→ Extracted data entries:
* * * * *

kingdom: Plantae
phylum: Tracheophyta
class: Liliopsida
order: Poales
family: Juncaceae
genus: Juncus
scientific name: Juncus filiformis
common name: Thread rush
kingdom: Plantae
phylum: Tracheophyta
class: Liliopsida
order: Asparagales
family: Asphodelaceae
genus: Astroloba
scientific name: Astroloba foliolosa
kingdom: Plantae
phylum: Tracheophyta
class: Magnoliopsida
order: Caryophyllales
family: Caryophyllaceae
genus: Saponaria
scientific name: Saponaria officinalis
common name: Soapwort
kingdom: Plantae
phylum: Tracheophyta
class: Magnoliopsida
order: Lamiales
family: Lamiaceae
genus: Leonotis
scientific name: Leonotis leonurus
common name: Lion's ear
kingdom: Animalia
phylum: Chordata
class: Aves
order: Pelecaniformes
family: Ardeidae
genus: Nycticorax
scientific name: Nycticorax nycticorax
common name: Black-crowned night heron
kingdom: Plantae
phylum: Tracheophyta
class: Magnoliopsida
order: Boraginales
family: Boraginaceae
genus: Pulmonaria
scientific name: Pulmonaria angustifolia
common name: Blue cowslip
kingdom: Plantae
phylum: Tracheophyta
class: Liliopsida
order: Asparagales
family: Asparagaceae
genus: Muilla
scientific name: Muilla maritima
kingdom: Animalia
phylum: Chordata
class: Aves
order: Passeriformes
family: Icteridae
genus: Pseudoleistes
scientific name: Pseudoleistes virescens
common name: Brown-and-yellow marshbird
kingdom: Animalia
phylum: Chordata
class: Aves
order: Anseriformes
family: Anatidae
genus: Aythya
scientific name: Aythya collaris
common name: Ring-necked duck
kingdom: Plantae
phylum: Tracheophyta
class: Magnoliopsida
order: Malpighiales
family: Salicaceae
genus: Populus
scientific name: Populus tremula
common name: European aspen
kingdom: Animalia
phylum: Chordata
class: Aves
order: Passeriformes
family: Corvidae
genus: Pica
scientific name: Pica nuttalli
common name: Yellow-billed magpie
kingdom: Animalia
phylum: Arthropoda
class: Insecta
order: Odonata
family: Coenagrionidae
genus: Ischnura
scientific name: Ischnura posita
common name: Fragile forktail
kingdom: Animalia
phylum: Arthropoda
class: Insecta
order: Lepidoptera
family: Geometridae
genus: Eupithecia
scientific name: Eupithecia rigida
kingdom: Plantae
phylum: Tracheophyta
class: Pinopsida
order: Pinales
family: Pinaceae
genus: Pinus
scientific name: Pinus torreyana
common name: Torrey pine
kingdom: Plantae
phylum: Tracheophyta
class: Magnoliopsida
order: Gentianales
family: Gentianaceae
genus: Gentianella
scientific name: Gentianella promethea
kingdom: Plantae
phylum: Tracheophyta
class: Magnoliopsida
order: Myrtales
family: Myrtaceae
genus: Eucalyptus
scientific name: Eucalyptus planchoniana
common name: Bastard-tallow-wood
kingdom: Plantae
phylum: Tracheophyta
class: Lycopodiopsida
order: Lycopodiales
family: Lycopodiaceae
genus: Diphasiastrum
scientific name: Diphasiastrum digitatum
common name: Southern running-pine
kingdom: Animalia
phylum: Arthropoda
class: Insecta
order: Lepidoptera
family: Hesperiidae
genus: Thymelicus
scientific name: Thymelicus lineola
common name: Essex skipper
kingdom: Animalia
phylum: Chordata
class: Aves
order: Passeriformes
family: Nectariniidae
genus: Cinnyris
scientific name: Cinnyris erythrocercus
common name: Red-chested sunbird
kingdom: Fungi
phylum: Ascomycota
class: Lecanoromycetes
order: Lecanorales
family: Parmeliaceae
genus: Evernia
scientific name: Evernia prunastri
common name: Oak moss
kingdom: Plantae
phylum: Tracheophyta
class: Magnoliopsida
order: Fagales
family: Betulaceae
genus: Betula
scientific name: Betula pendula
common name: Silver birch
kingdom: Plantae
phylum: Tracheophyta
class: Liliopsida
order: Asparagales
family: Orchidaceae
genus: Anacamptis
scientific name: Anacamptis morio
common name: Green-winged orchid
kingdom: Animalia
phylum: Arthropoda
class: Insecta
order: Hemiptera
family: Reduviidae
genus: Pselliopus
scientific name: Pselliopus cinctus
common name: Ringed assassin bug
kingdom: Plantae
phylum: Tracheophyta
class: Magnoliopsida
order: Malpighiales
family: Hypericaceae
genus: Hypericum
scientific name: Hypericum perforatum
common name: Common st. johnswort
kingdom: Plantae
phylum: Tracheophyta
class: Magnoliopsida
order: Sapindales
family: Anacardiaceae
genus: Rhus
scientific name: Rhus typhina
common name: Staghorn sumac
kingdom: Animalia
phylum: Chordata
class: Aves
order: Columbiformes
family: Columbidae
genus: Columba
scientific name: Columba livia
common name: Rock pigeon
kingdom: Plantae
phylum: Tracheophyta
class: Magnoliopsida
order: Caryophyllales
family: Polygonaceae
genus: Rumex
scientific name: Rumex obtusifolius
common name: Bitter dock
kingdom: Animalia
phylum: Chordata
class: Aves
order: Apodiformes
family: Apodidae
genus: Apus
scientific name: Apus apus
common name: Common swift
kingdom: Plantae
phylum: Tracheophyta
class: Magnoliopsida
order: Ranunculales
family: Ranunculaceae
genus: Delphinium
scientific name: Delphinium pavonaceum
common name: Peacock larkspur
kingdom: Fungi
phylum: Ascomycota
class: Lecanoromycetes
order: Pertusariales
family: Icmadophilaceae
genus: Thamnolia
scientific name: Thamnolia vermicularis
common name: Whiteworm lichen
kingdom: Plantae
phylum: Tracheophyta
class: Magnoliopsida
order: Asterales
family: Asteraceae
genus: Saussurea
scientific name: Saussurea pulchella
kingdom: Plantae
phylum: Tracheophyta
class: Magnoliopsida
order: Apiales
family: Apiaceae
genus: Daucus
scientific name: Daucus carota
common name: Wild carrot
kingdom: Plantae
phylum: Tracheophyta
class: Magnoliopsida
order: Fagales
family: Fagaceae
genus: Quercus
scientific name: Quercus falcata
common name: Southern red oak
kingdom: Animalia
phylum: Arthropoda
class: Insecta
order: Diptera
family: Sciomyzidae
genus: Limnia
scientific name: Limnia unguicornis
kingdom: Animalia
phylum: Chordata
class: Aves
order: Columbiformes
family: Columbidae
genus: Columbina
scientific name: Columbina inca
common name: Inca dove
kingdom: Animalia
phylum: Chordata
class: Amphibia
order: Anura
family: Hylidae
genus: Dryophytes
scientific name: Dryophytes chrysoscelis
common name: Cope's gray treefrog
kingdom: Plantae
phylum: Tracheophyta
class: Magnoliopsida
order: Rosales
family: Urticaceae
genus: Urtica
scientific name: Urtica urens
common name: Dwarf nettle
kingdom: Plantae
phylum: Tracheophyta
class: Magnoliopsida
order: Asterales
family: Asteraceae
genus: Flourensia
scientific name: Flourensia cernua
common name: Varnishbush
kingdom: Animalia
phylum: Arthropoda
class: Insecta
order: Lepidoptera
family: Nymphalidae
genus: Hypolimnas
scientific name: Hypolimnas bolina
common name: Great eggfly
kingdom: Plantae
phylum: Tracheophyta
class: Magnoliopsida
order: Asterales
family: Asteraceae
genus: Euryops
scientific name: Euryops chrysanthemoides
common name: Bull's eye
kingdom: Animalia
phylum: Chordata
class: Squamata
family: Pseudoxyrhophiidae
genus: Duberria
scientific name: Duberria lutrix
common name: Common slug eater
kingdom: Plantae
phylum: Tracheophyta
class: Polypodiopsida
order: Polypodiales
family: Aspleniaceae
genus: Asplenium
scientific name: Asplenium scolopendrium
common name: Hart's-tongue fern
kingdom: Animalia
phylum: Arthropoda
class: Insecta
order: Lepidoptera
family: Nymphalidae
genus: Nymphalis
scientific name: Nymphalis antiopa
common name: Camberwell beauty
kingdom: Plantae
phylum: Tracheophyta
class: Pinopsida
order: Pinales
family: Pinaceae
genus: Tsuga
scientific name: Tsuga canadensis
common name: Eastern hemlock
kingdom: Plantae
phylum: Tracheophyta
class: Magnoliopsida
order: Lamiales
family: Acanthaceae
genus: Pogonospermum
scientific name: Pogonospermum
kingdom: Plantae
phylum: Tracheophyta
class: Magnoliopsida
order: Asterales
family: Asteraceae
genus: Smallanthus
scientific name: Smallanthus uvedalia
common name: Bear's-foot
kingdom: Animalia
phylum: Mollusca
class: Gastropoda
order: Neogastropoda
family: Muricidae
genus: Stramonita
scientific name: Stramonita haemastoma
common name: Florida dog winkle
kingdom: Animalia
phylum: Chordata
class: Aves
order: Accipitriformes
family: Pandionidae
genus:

* * * * *

Give as a numbered list the lines of the rows from the start through the line containing "common name: Brown-and-yellow marshbird", leaving out blank lines.

→ Solved exercise:
1. kingdom: Plantae
2. phylum: Tracheophyta
3. class: Liliopsida
4. order: Poales
5. family: Juncaceae
6. genus: Juncus
7. scientific name: Juncus filiformis
8. common name: Thread rush
9. kingdom: Plantae
10. phylum: Tracheophyta
11. class: Liliopsida
12. order: Asparagales
13. family: Asphodelaceae
14. genus: Astroloba
15. scientific name: Astroloba foliolosa
16. kingdom: Plantae
17. phylum: Tracheophyta
18. class: Magnoliopsida
19. order: Caryophyllales
20. family: Caryophyllaceae
21. genus: Saponaria
22. scientific name: Saponaria officinalis
23. common name: Soapwort
24. kingdom: Plantae
25. phylum: Tracheophyta
26. class: Magnoliopsida
27. order: Lamiales
28. family: Lamiaceae
29. genus: Leonotis
30. scientific name: Leonotis leonurus
31. common name: Lion's ear
32. kingdom: Animalia
33. phylum: Chordata
34. class: Aves
35. order: Pelecaniformes
36. family: Ardeidae
37. genus: Nycticorax
38. scientific name: Nycticorax nycticorax
39. common name: Black-crowned night heron
40. kingdom: Plantae
41. phylum: Tracheophyta
42. class: Magnoliopsida
43. order: Boraginales
44. family: Boraginaceae
45. genus: Pulmonaria
46. scientific name: Pulmonaria angustifolia
47. common name: Blue cowslip
48. kingdom: Plantae
49. phylum: Tracheophyta
50. class: Liliopsida
51. order: Asparagales
52. family: Asparagaceae
53. genus: Muilla
54. scientific name: Muilla maritima
55. kingdom: Animalia
56. phylum: Chordata
57. class: Aves
58. order: Passeriformes
59. family: Icteridae
60. genus: Pseudoleistes
61. scientific name: Pseudoleistes virescens
62. common name: Brown-and-yellow marshbird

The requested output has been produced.